His new work develops the watershed theme by providing a series of manageable, largely circular, walks, all of them on or immediately around the watershed.  These walks take anything from six hours to two days and one of the real strengths of this guide, unlike many walking guides, is precisely the variation of the types and distances of walk on offer.
For Peter Wright the watershed is more than a geographical concept.  It is a continuing route which offers a largely uninhabited and unspoiled introduction to Scotland’s wild places.  There is one exception: the watershed inevitably crosses the central belt and in doing so it wanders through Cumbernauld.  Observations on the intrusive presence of wind-farms and radio-masts pepper the book but it is essentially a guide to both getting to walks and doing them.

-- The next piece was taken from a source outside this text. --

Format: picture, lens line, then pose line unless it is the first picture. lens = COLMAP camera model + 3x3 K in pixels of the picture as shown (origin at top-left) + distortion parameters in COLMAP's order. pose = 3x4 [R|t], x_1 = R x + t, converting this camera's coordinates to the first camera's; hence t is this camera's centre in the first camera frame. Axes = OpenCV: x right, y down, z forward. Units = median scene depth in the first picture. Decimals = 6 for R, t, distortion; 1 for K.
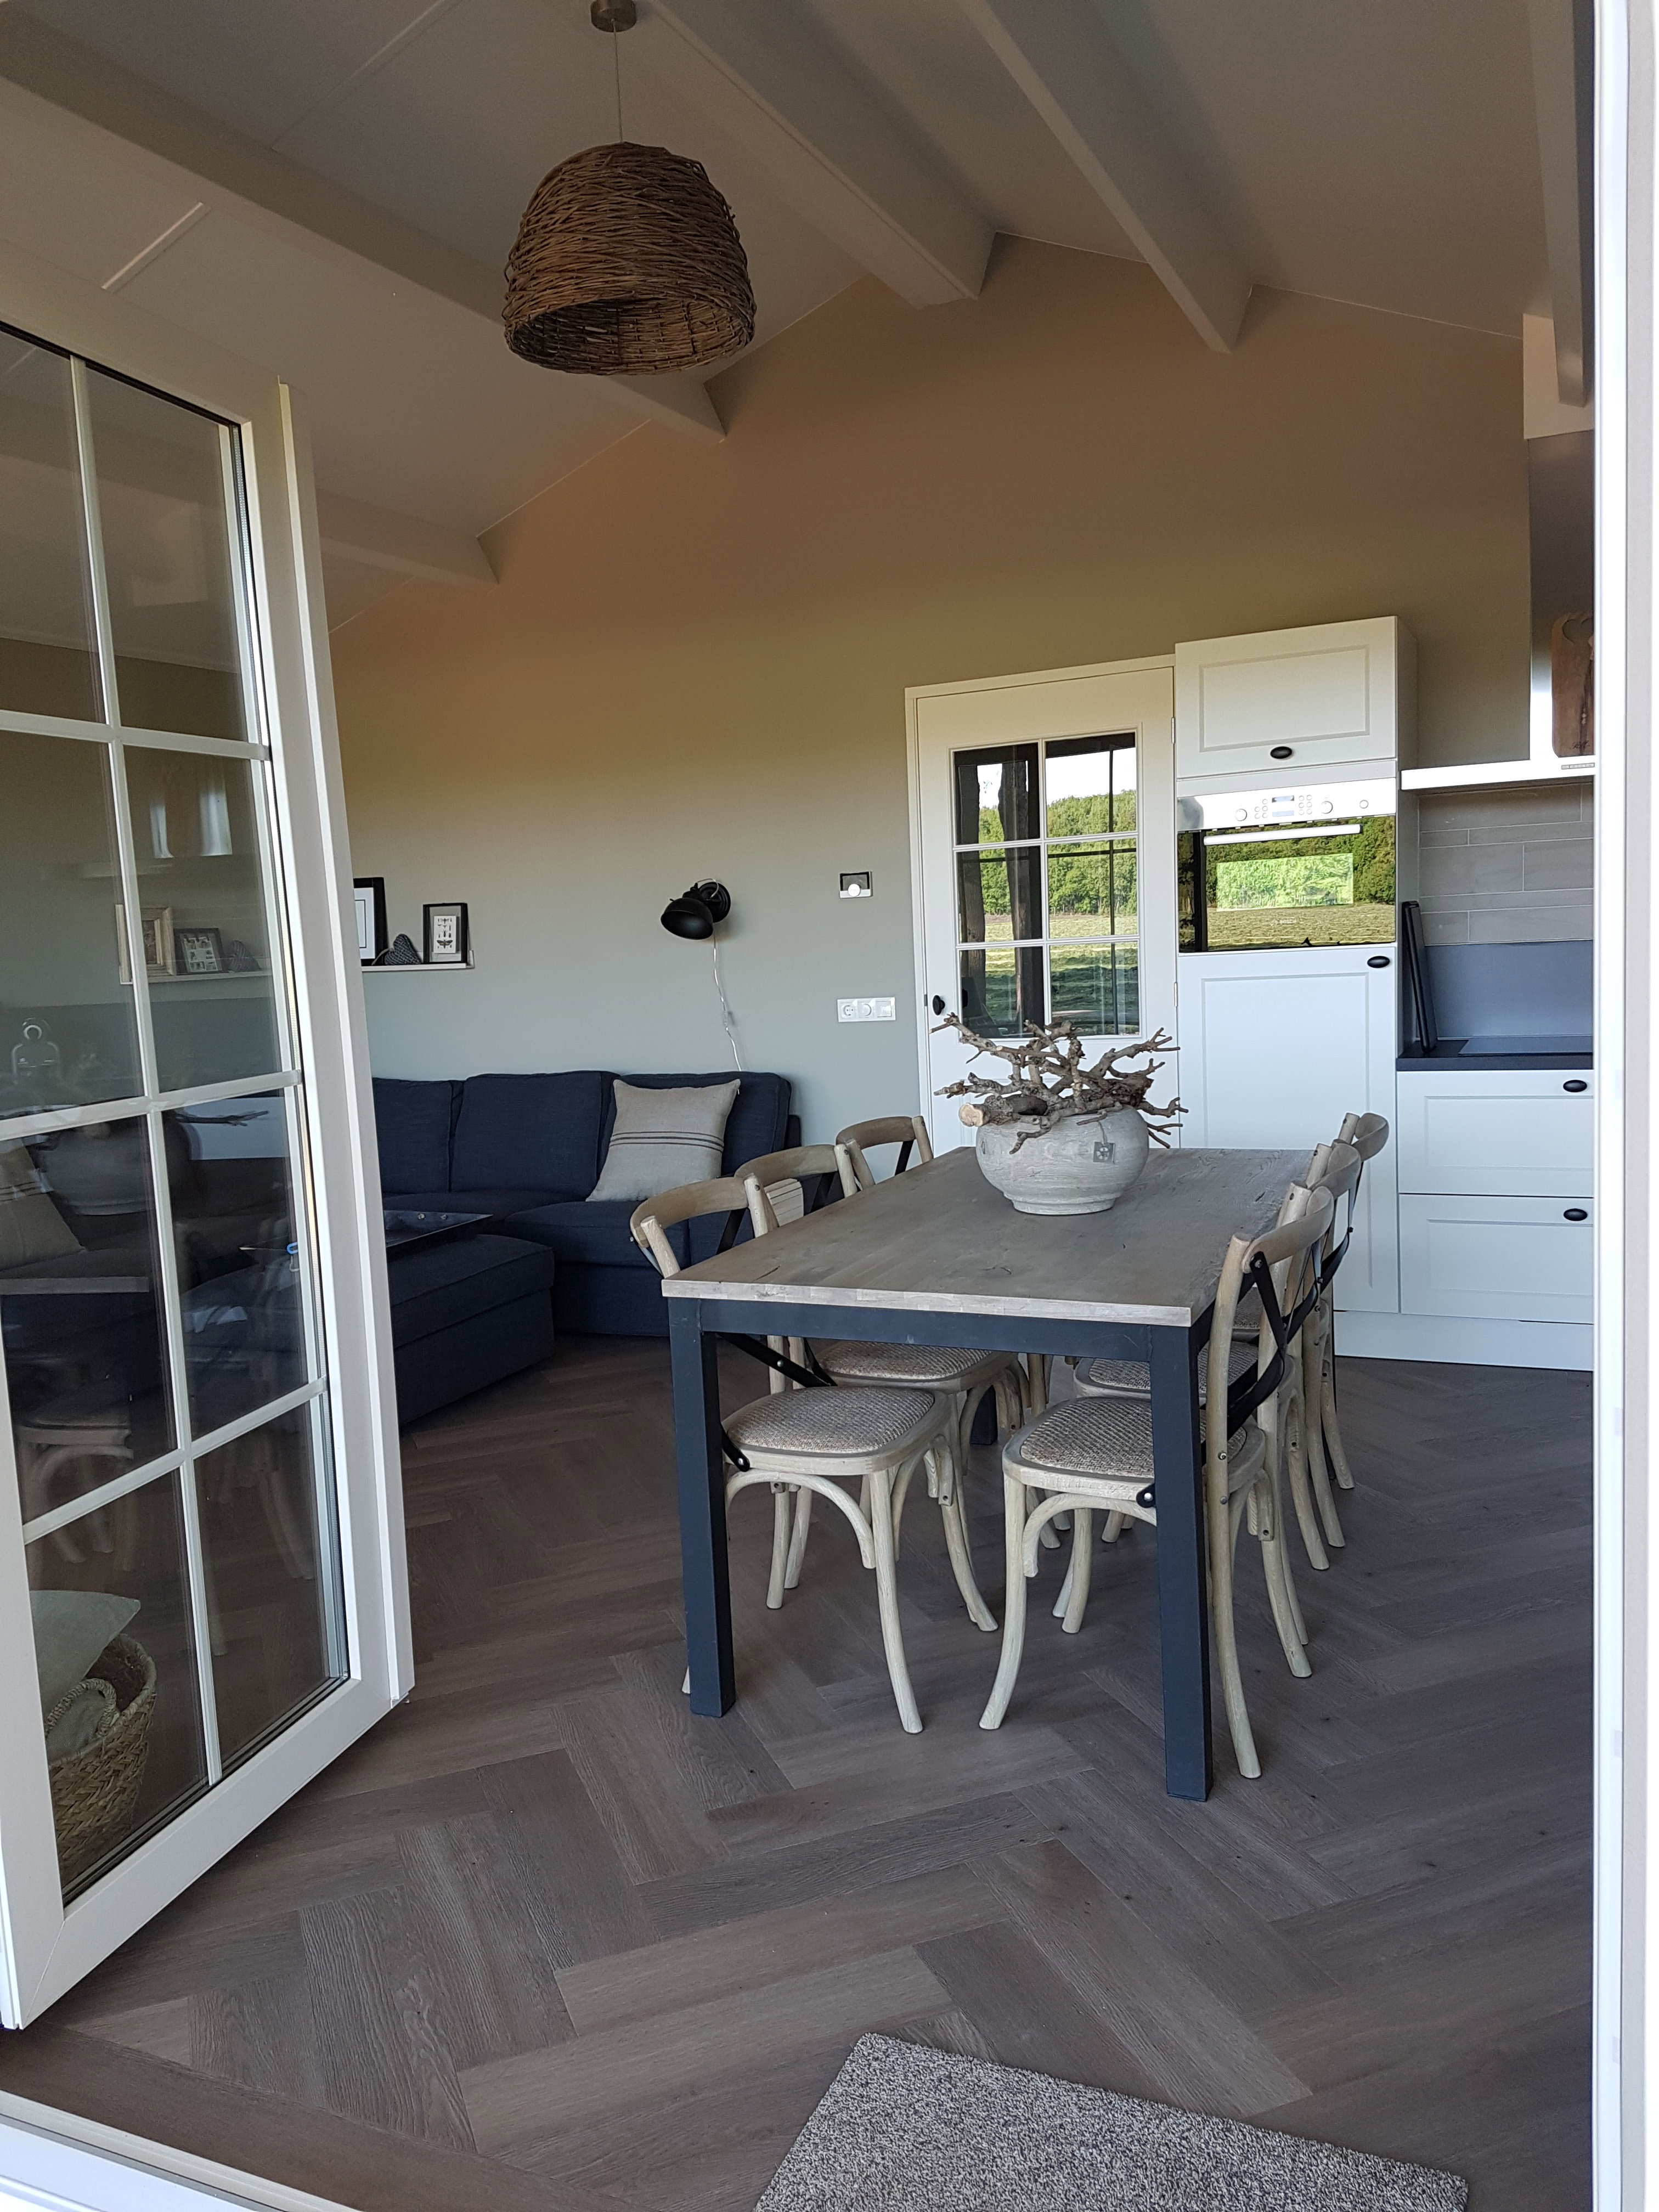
lens RADIAL K [[1679.1, 0, 742.6], [0, 1679.1, 1160.7], [0, 0, 1]] dist [0.103058, -0.111883]
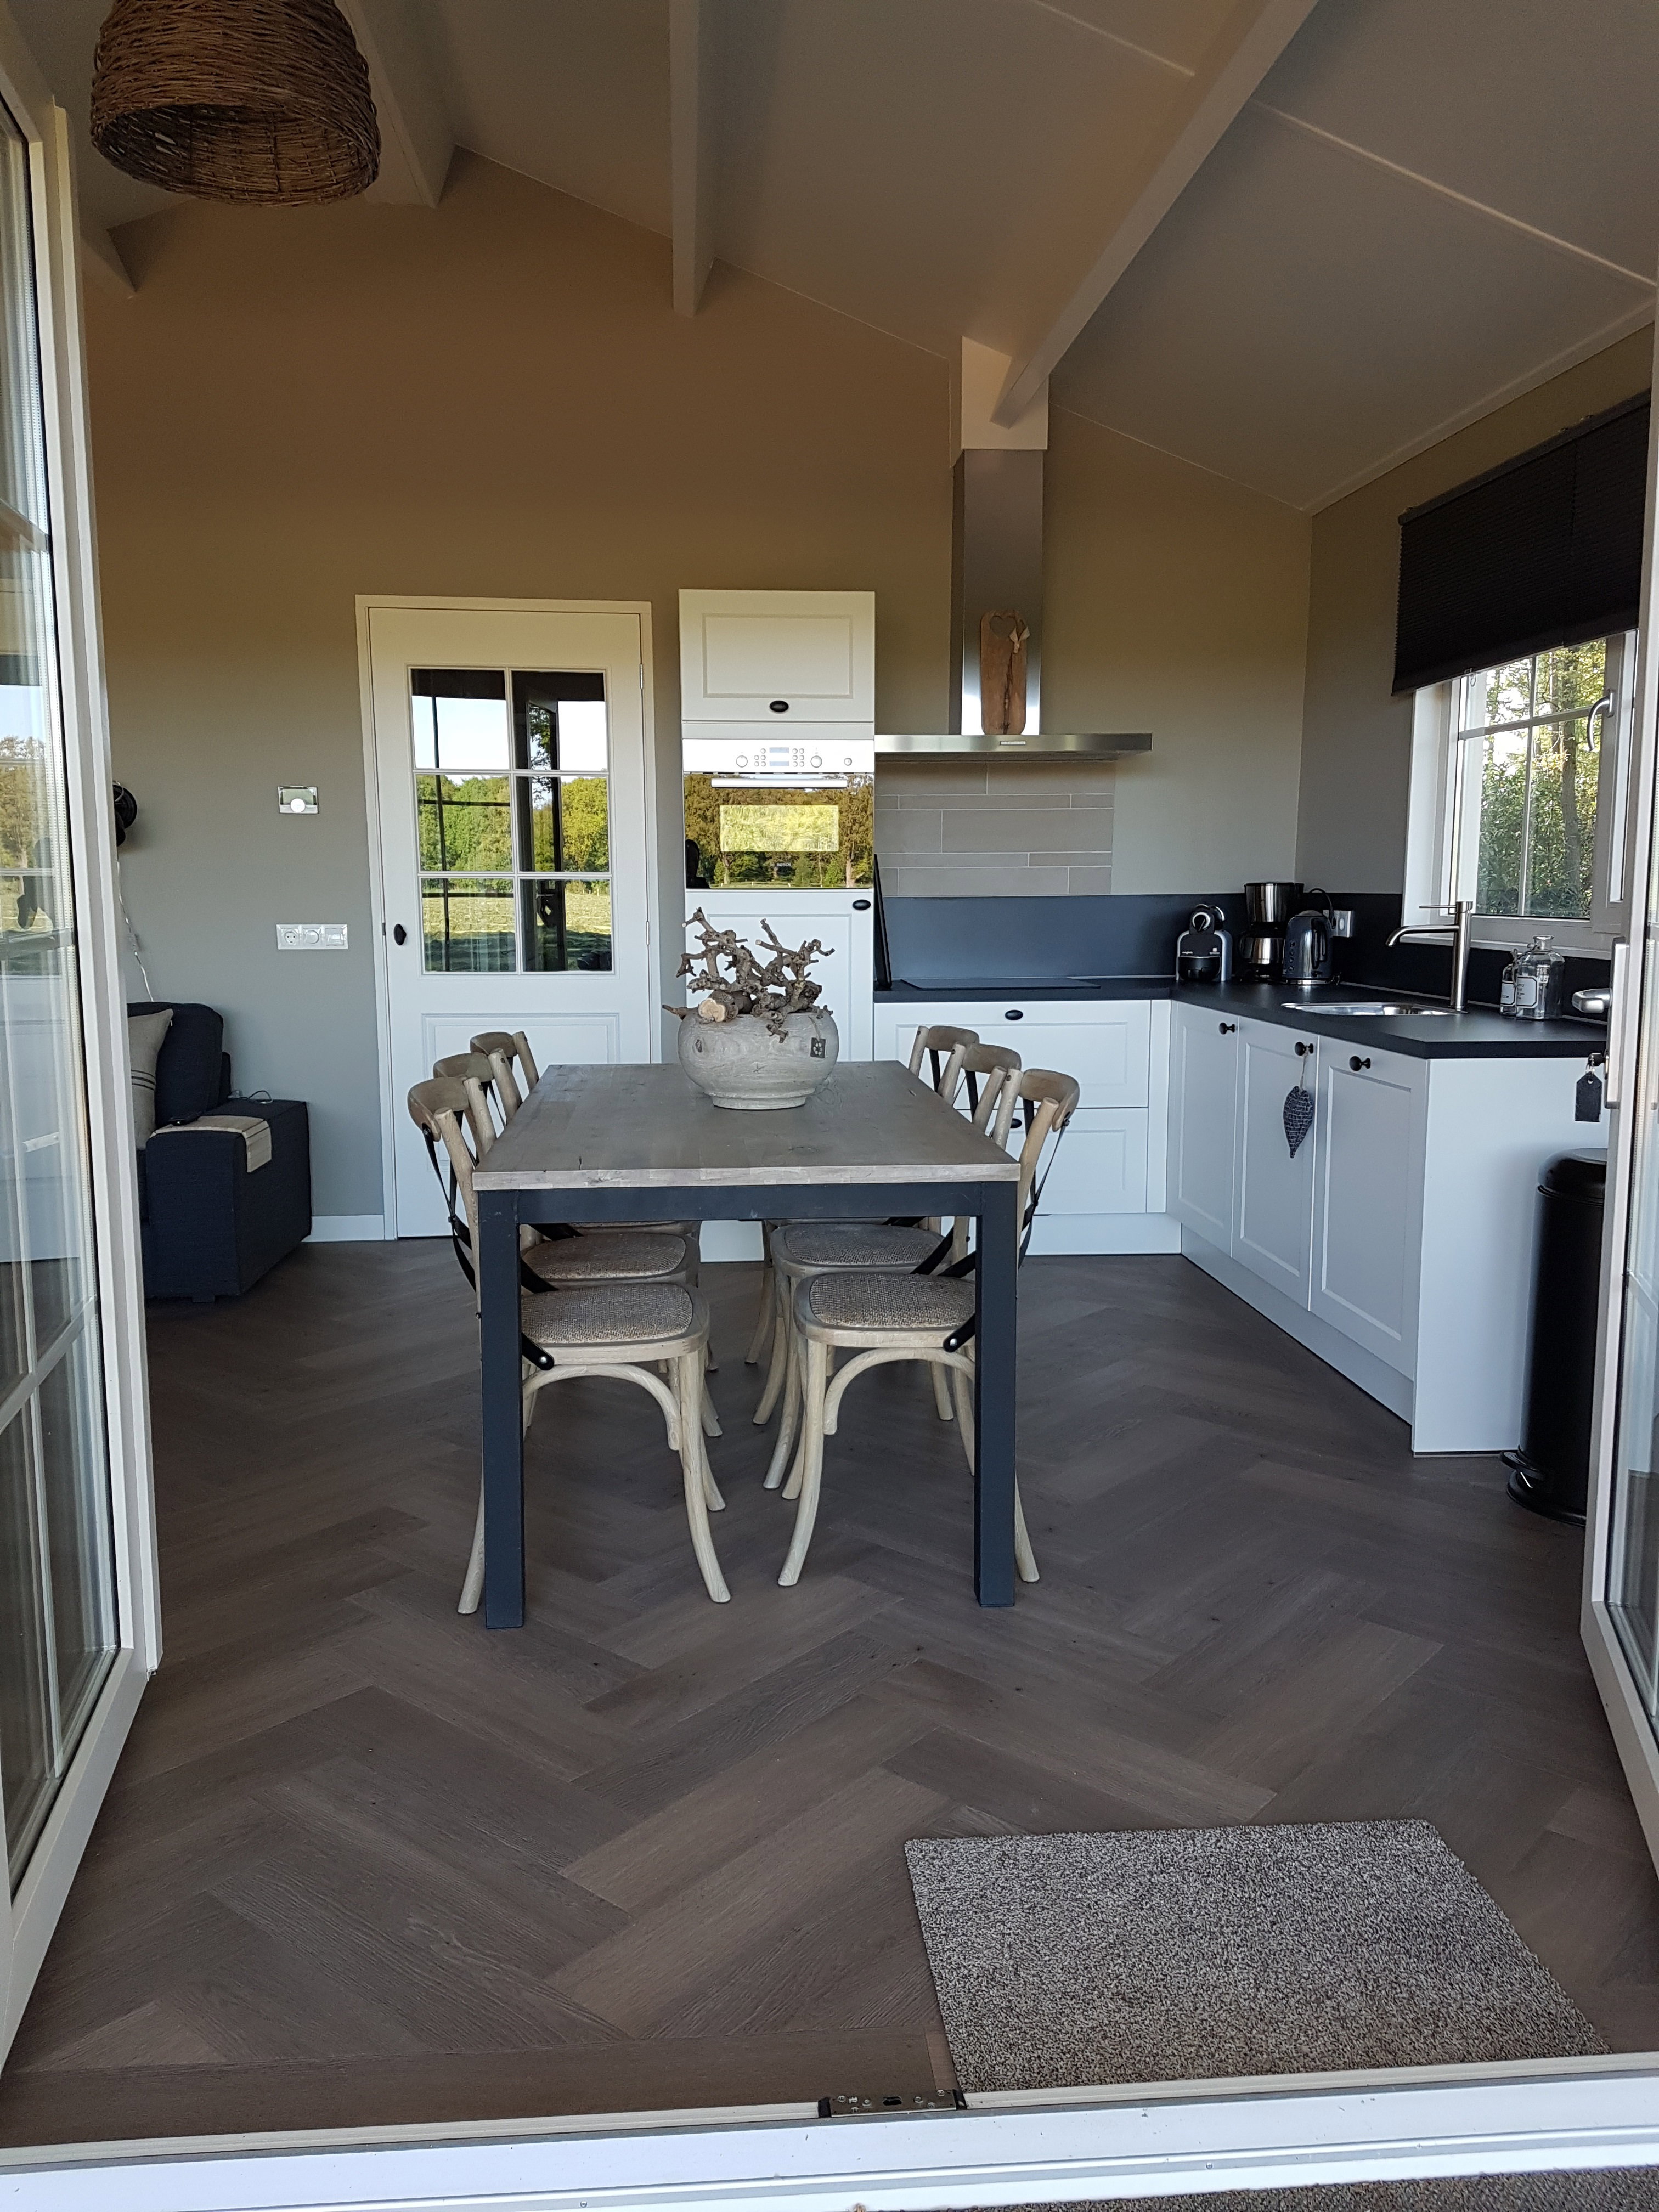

That notwithstanding, there might be some debate on the blanket condemnation of wind-farms.  What is worse: the spoiled views of the wildness which some see as the visual result of wind-farms or the destruction of the atmosphere and the ecological imbalance created by carbon-producing power sources?
An introductory chapter on safety neatly synopsises the all the golden rules for walkers and reminds them of the imperative of respecting the rights of other users of the countryside, including farmers, shepherds and stalkers.
Each chapter then describes a specific walk on and around the watershed, including at the outset of each exactly how to reach the starting point.  Wise warnings on barriers and dangers pepper each walk.  In his original work, Peter Wright divided the watershed into five marches (or boundary areas), the Reiver March in the Borders, the Laigh March starting south of Biggar the Lowlands, the Heartland March (roughly from Loch Lomond to the Great Glen), the Moine March, from the Great Glen northwards into Sutherland and the Northland March, heading eastwards through the Flow country, finishing at Duncansby Head.
In this new work, the final walk, takes the watershed northwards and is set on Orkney.  Academic geographers may cavil at this inclusion but Peter Wright makes the point that the Orkneys, now an archipelago, were once a peninsula, continuing from the present mainland.
The wildness of Scotland offers something special to walkers, nature-lovers and indeed, to any thoughtful, reflective human-beings.  Peter Wright’s first book played a magnificent part in opening that wildness to a new generation and a new audience.  Walking with Wildness  provides the practical means to accessing that wildness.